▸ Instructions for the task
Copy out the data in full and exactly, passing over the pictures.

▸ Raw data
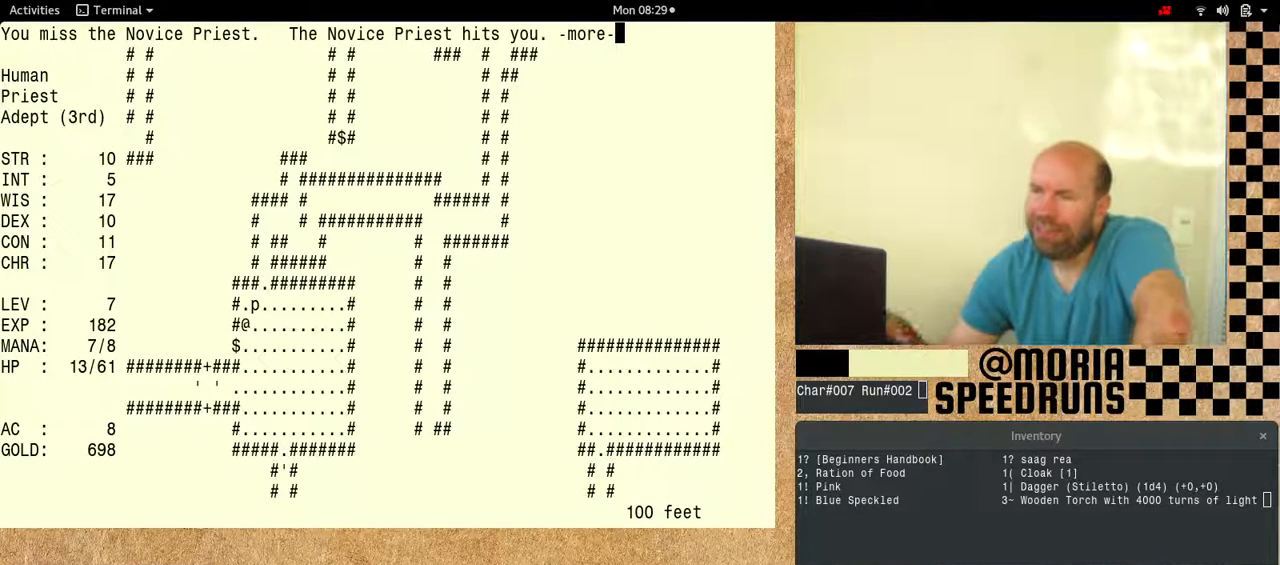
{"keys": [], "events": [[33, "num6", "up"]]}
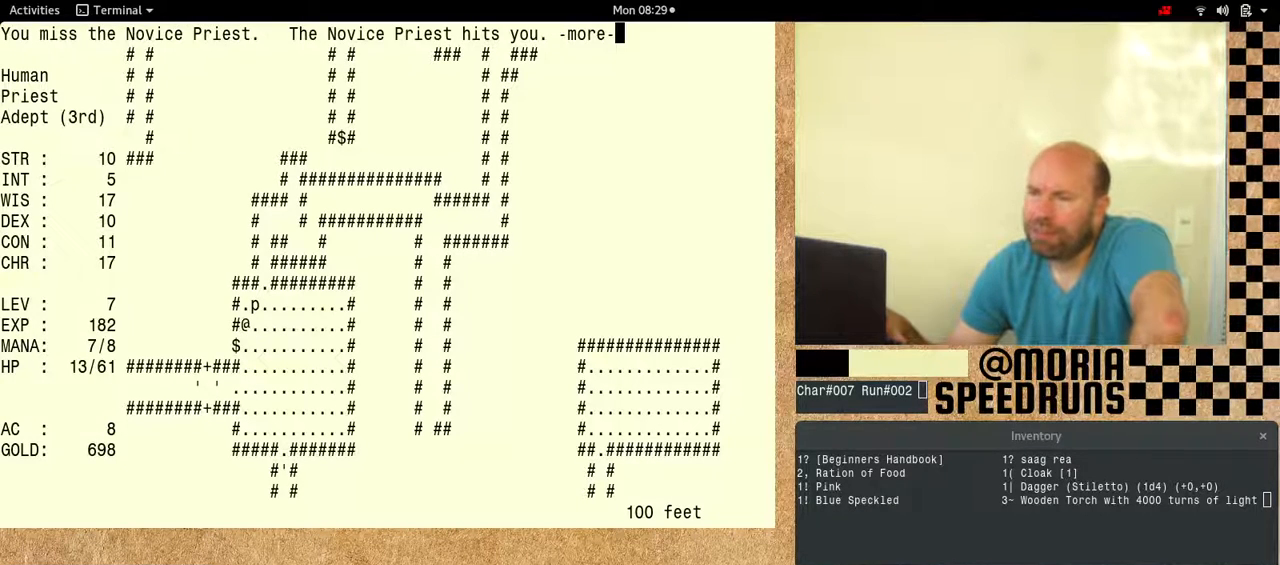
{"keys": ["num6"], "events": [[67, "num6", "down"]]}
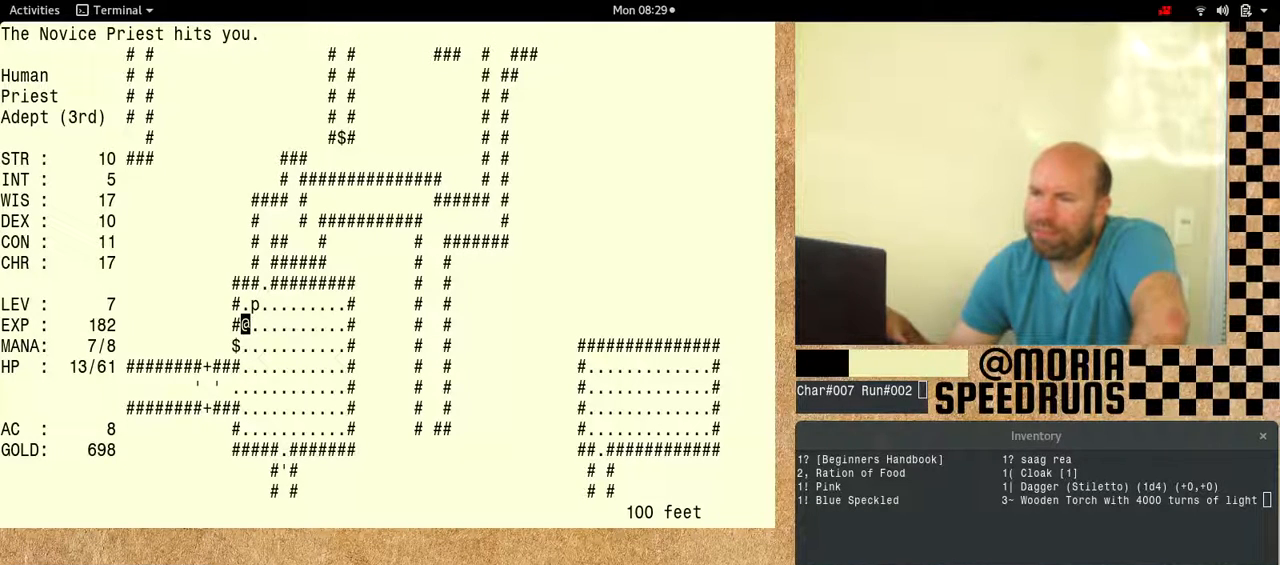
{"keys": [], "events": [[233, "num6", "up"]]}
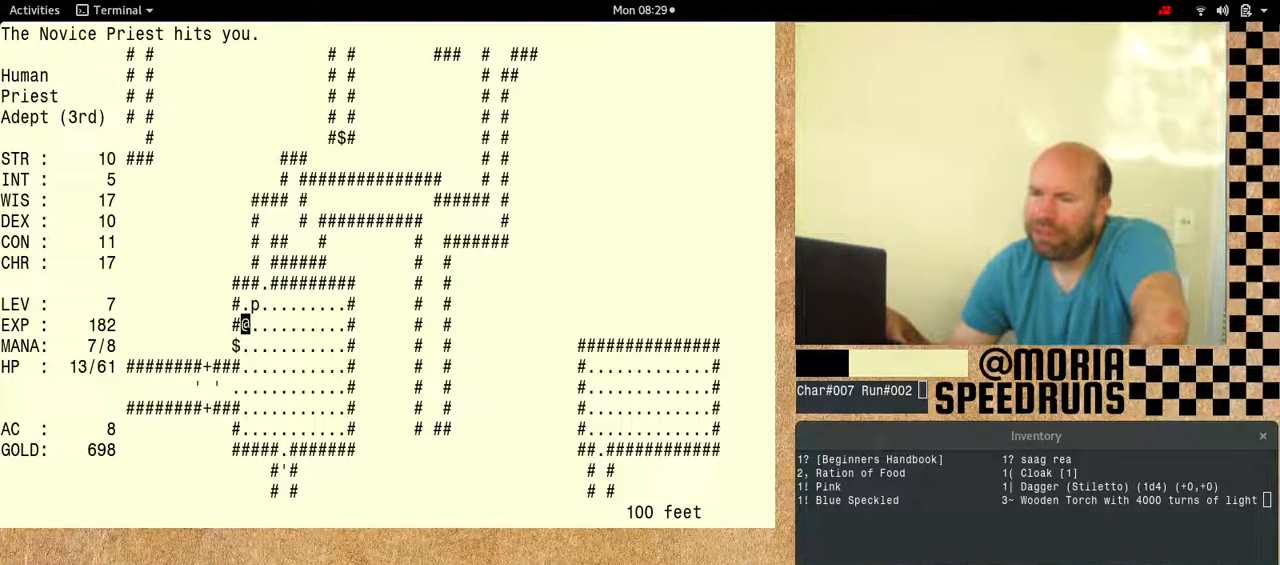
{"keys": [], "events": []}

▸ Written response
{"keys": [], "events": [[33, "num6", "up"]]}
{"keys": ["num6"], "events": [[67, "num6", "down"]]}
{"keys": [], "events": [[233, "num6", "up"]]}
{"keys": [], "events": []}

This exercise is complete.